# Pre Data Challenge Tutorial
***

#### A Beginner's Guide to Analyzing Data in Python

###### This tutorial demonstrates the differences between series and data frames, how to clean data in data frames, and how to make basic visualizations in PyCharm with matplotlib.

## Fill out this form when you come in!
## https://forms.gle/H7Euza2TSyUNtAZd9
***

In [52]:
import pandas as pd

#### Making a Series

In [53]:
bananas = pd.Series([0, 3, 4, 6, 7])
bananas.name = "Bananas"

bananas

#### Making a Data Frame

In [54]:
df_data = {
    "apples": [3, 2, 0, 1],
    "oranges": [2, 4, 1, 0]
}

purchases = pd.DataFrame(df_data)

purchases

#### Re-Indexing a Data Frame

In [55]:
purchases = pd.DataFrame(df_data, index=['June', 'Robert', 'Lily', 'David'])

purchases

#### Importing a Csv File into a Data Frame

###### index_col=0 indicates that the first column of the dataset should be the indexing column instead of the non-meaningful default 1-length system

In [56]:
cereal = pd.read_csv("cereal.csv")
cereal.head(10)

In [57]:
cereal.tail(5)

#### Info, Describe, and Shape

In [58]:
cereal.info()

cereal.describe()

In [59]:
cereal.shape

In [60]:
cereal.columns

In [61]:
# case sensitive, so printing columns before is helpful to see what you need to change
cereal.rename(columns={
        'Calories': 'Cals', 
        'Cups per Serving': 'Cups',
        'Potassium': 'K'
    }, inplace=True)


cereal.columns


#### Editing Multiple Columns at Once

In [62]:
cereal.columns = [col.upper() for col in cereal]

cereal.columns

#### Append() and Handling Duplicates

In [63]:
temp_df = cereal.append(cereal)

temp_df.shape

In [64]:
temp2_df = temp_df.drop_duplicates()

temp2_df.shape

#### Dealing with Null Values

##### You have two options: 
1. delete rows or columns with null entries
2. replace nulls with non-null values (imputation)  

##### First you want to check for nulls:

In [65]:
cereal.isnull().sum()

##### There are 6 missing values in the RATING column!
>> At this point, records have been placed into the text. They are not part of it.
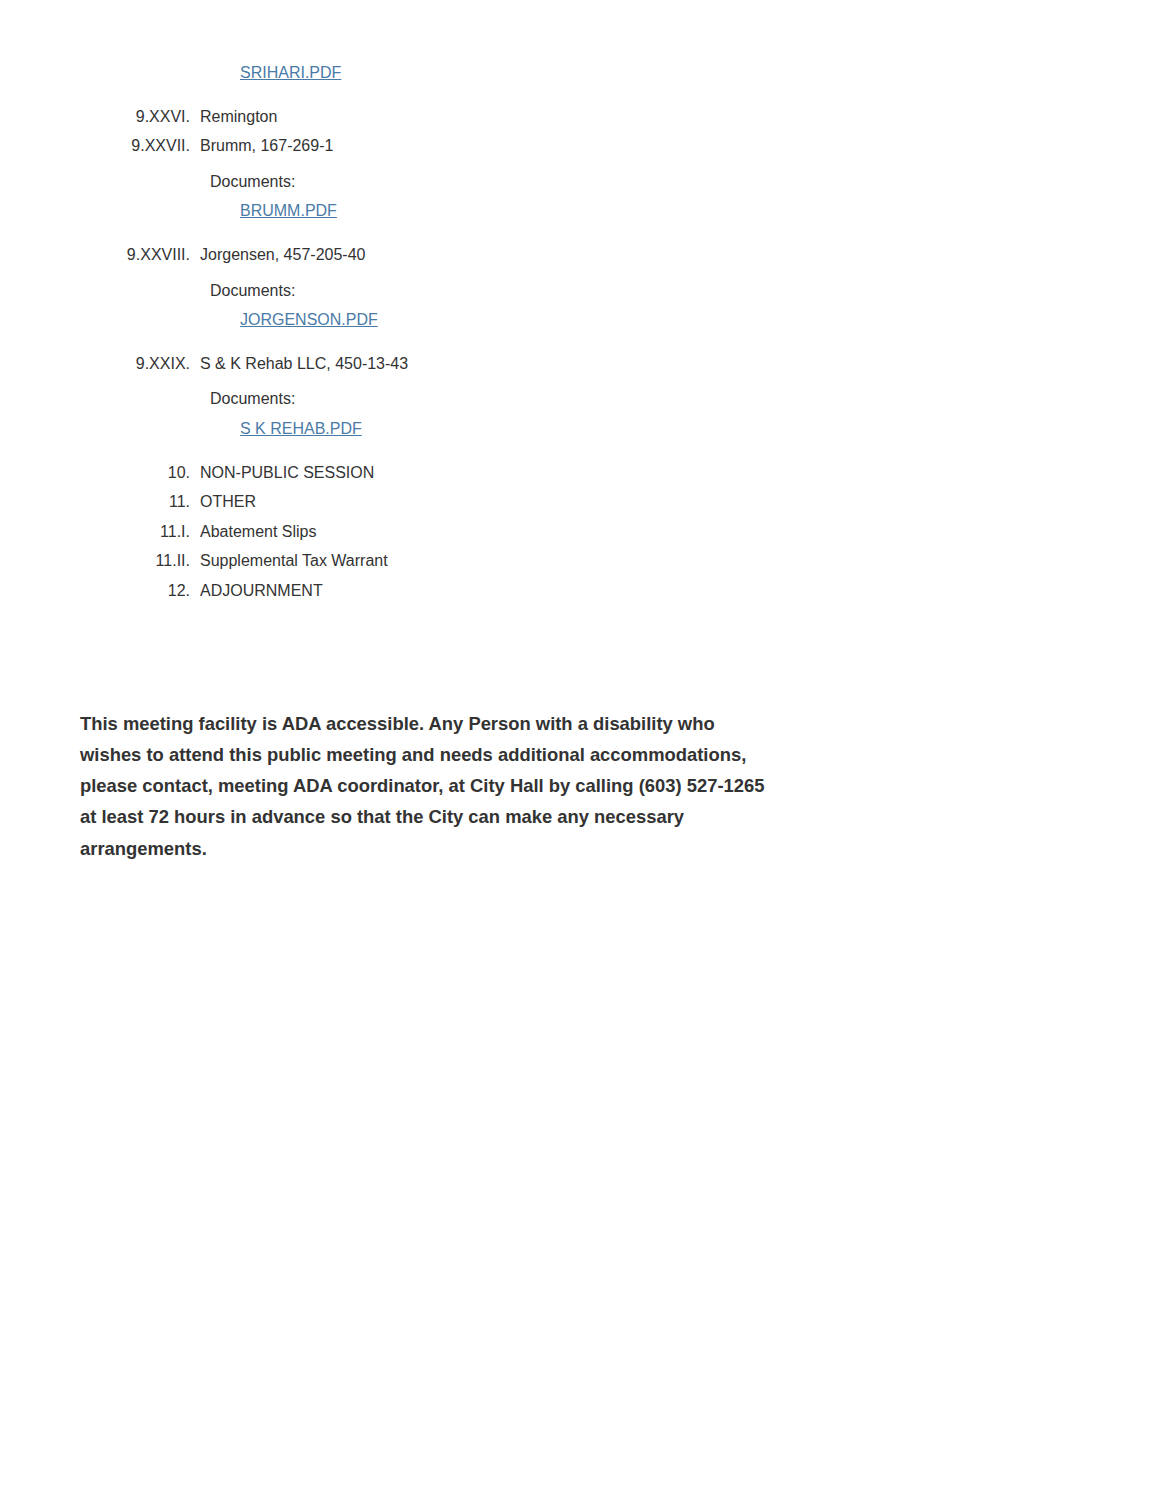SRIHARI.PDF
9.XXVI. Remington
9.XXVII. Brumm, 167-269-1
Documents:
BRUMM.PDF
9.XXVIII. Jorgensen, 457-205-40
Documents:
JORGENSON.PDF
9.XXIX. S & K Rehab LLC, 450-13-43
Documents:
S K REHAB.PDF
10. NON-PUBLIC SESSION
11. OTHER
11.I. Abatement Slips
11.II. Supplemental Tax Warrant
12. ADJOURNMENT
This meeting facility is ADA accessible. Any Person with a disability who wishes to attend this public meeting and needs additional accommodations, please contact, meeting ADA coordinator, at City Hall by calling (603) 527-1265 at least 72 hours in advance so that the City can make any necessary arrangements.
###### Removing null data is only suggested if a small portion of the data is null. Since there are only 77 rows, we probably want to keep that data.
###### However, to remove the rows with nulls, use this command:

In [66]:
cereal_remove_rows = cereal.dropna()
    
cereal_remove_rows.isnull().sum()


###### To remove the columns with nulls, use this command:

In [67]:
cereal_remove_cols = cereal.dropna(axis=1)

cereal_remove_cols.isnull().sum()

##### We can impute nulls with another value, usually the mean or the median of that column.
###### First, we need to get the median or mean of the column with the null value(s)
###### This begins with grabbing the column as a Series

In [68]:
ratings = cereal['RATING']
ratings.head()

In [69]:
ratings_mean = ratings.mean()
ratings_mean

##### We can see the nulls in the cereal column below for reference

In [70]:
cereal.isnull().sum()

###### By using inplace=True, the fill occurs in the original cereal data frame

In [71]:
ratings.fillna(ratings_mean, inplace=True)

cereal.isnull().sum()

#### Understanding Your Variables
##### This is an important step before finding insights and creating visualizations

In [72]:
names = cereal['NAME']
names.describe()

In [73]:
names.value_counts()

#### Finding Correlations in Your Data

##### We can recall from statistics that correlations range [-1, 1]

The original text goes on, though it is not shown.